In a dramatic turn of events, US President Donald Trump on Wednesday offered to mediate between India and China to ease border standoff between the two countries. In a tweet, Trump said he was “ready, willing and able to mediate” between the two sides. He tweeted: “We have informed both India and China that the United States is ready, willing and able to mediate or arbitrate their now raging border dispute. Thank you!”
However, both India and China have not responded to the offer. Indian Army has matched the force build-up in the Ladakh region in response to the Chinese army build-up along the Line of Actual Control (LAC). Violent clashes between Indian Army jawans and PLA soldiers early this month had left soldiers on both sides injured. The Indian government made it clear that it would not allow any change in the status quo on the LAC and that it would respond to China’s actions with “strength and restraint”.
Trump’s remarks came a week after his administration’s outgoing point person for South Asia, Alice Wells, strongly backed the Indian position in the border row and said such disputes are a “reminder of the threat posed by China”.
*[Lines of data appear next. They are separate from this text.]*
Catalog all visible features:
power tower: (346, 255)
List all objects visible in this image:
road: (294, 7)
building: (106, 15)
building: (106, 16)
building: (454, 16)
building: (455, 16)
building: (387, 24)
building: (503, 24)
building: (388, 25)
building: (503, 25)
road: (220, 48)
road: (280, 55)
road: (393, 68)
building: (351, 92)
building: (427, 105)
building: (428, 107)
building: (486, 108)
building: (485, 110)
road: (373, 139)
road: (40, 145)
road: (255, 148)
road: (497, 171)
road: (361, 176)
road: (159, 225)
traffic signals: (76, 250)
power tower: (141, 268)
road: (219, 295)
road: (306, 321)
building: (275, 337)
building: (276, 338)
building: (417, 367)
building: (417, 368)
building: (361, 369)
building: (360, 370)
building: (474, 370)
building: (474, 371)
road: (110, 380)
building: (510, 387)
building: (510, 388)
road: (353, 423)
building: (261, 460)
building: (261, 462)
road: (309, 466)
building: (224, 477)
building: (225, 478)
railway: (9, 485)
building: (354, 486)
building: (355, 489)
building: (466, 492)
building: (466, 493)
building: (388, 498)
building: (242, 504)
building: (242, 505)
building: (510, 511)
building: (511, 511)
Wells, the outgoing head of the state department’s South and Central Asia bureau, said like-minded nations such as the US, India, Australia and Asean states have rallied together in the face of China’s “provocations and disturbing behaviour”.
She had said: “The flare-ups on the border, I think, are a reminder that Chinese aggression is not always just rhetorical. And so whether it’s in the South China Sea or whether it’s along the border with India, we continue to see provocations and disturbing behaviour by China that raises questions about how China seeks to use its growing power.”
She added, “What we want to see is an international system that provides benefit to everyone and not a system in which there is suzerainty to China. And so I think in this instance, the border disputes are a reminder of the threat posed by China.”